▸ **Texte choisi**
▼
Je ne sais pas si désormais Alain Clément est plus sculpteur que peintre ou graveur.
Il s’est longtemps limité à la peinture, au dessin et à la gravure, à la surface plane qu’il parcourait de volutes et arabesques dans un effort pour embrasser à la fois la surface et un divers de sensations colorées : entre expressionnisme et recherche décorative, entre sentiment et construction, avec des parentés chez Matisse et Léger. La part d’expression personnelle était forte, qu’il s’agisse d’évoquer des émotions ou de revenir sur les inspirations fortes de la tradition (Delacroix, l’expressionnisme allemand, Léger).
Depuis une bonne décennie se sont ajoutées des sculptures, certaines plutôt des reliefs à accrocher comme des peintures, d’autres pleinement des sculptures dans l’espace, parfois même monumentales.
Il s’agit de sculptures de peintre, colorées et flamboyantes le plus souvent. Le geste et les lignes sont sortis du plan. Sculptures de peintre peut sembler désobligeant par rapport aux «sculpteurssculpteurs», mais l’artiste y trouve au moins un énorme avantage : il peut se dispenser (et nous dispenser) de se donner la migraine à réfléchir sur l’essence de la sculpture. La sculpture, c’est la peinture poursuivie par d’autres moyens…
En retour, l’expérience de l’espace a dépouillé en partie le geste pictural de sa qualité subjective et expressive. Comme si le passage par l’extérieur avait filtré les émotions. Les peintures sont
paradoxalement devenues plus planes, plus denses et plus serrées avec leurs rubans de couleur s’organisant en plans simples.
▲
▸ **Série d'exercices**
1 - Reformulez sous forme de liste le paragraphe du texte sur Alain Clément qui commence par « Il s’est longtemps limité », en conservant ses faits principaux.
2 - Poursuivez le texte sur Alain Clément à partir de sa dernière phrase.
Les lignes présentées ensuite ne sont pas utiles pour ce travail.

▸ **Documents d'étude**
▼
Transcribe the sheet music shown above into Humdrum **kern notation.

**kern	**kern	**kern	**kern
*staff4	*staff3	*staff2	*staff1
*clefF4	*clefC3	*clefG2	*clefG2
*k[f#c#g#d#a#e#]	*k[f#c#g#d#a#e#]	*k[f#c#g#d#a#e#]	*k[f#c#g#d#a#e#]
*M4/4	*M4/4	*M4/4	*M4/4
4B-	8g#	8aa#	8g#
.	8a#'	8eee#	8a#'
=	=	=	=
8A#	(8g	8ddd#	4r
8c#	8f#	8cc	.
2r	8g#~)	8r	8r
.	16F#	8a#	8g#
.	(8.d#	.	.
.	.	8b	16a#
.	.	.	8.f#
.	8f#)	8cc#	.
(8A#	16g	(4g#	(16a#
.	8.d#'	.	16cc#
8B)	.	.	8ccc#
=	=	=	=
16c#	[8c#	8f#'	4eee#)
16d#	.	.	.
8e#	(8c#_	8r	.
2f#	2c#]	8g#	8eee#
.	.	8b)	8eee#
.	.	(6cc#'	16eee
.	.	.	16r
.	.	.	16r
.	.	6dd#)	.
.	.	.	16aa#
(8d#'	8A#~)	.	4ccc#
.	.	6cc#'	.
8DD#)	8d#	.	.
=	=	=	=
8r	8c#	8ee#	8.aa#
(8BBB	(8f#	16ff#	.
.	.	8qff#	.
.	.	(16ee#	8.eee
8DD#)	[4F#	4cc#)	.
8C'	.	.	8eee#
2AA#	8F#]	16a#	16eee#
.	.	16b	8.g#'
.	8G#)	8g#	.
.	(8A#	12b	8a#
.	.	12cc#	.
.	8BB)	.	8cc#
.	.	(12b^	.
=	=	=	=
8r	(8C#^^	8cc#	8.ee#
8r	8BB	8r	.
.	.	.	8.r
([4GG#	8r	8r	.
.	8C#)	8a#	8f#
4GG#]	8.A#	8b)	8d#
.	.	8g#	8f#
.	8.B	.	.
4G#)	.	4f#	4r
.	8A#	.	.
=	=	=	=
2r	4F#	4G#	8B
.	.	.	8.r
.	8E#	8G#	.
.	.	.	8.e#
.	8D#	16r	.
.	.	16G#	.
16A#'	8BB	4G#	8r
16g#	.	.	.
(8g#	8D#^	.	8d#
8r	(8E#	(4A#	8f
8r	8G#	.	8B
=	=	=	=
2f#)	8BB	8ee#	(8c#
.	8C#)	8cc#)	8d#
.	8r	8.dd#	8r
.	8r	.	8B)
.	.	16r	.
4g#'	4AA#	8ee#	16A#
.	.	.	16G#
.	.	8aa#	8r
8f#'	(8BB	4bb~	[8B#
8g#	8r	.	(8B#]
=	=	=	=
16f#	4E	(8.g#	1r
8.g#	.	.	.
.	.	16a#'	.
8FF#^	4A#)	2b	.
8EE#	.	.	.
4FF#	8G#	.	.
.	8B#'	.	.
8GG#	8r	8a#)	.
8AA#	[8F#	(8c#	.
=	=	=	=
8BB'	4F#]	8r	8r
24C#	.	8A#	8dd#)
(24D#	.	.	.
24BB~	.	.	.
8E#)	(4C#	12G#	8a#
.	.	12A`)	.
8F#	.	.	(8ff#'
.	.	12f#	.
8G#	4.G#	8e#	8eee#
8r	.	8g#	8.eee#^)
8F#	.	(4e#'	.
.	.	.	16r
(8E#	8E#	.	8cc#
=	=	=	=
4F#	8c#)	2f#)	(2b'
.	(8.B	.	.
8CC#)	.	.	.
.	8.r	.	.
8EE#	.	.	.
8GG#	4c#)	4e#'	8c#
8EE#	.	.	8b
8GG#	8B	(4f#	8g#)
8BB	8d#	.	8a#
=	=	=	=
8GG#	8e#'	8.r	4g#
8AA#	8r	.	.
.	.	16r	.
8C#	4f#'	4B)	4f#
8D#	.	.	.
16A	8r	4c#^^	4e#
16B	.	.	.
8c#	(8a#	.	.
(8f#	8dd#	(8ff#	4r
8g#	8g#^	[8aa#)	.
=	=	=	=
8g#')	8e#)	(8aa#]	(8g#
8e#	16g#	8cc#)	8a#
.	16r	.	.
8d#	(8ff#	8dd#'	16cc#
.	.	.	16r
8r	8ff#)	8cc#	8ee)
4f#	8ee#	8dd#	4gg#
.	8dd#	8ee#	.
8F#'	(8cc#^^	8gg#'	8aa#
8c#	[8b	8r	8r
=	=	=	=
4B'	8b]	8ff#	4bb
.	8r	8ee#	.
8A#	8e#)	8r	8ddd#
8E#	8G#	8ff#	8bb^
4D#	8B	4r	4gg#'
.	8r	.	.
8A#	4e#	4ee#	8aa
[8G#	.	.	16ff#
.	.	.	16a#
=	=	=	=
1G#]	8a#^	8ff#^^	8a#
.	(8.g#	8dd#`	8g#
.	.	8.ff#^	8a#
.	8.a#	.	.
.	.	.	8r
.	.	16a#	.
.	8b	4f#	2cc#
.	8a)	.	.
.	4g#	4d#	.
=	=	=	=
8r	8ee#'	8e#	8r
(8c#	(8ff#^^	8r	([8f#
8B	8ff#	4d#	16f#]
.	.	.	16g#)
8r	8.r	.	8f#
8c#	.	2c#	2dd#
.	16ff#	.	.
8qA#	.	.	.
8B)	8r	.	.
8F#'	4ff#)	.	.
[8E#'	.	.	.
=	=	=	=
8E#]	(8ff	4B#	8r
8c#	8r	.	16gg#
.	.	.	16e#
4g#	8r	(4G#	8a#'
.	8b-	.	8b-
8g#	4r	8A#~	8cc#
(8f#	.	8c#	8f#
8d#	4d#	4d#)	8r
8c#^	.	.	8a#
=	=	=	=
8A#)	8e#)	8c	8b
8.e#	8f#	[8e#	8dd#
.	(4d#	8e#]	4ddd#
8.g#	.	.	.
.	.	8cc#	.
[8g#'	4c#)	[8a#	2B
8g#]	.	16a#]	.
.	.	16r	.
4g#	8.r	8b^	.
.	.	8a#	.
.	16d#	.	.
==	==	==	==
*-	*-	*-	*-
▲
▸ **Exercices corrigés**
1 -
- Pendant longtemps, Alain Clément s’en est tenu à la peinture, au dessin et à la gravure, donc à la surface plane.
- Il couvrait cette surface de volutes et d’arabesques pour saisir à la fois la surface et des sensations colorées variées.
- Son travail se situait entre expressionnisme et recherche décorative, entre sentiment et construction, avec des parentés chez Matisse et Léger.
- L’expression personnelle y était forte : il évoquait des émotions ou revenait sur les grandes inspirations de la tradition (Delacroix, l’expressionnisme allemand, Léger).

2 -
Au fur et à mesure de ces inflexions, Alain Clément a fait naître un univers personnel, détaché des changements de tendances mais pas bloqué de manière anxieuse sur la production d’une image facile à identifier. Cet univers est formel; il a une cohérence forte à travers des variations fortes elles aussi.
On y trouve la présence d’une volonté expressive qui cherche à rassembler et mettre ensemble, composer, vécus des émotions, vécus des formes et vécus des prédilections artistiques. Quelque chose apparaît qui n’est ni lisible sentimentalement («voyez ce que je sens»), ni fortement référencé («voyez d’où je viens»), ni déchiffrable comme message («voyez ce que je veux dire»). Dans le caractère visible et énigmatique, il y a juste une affirmation d’art. Ce qui n’est plus si commun.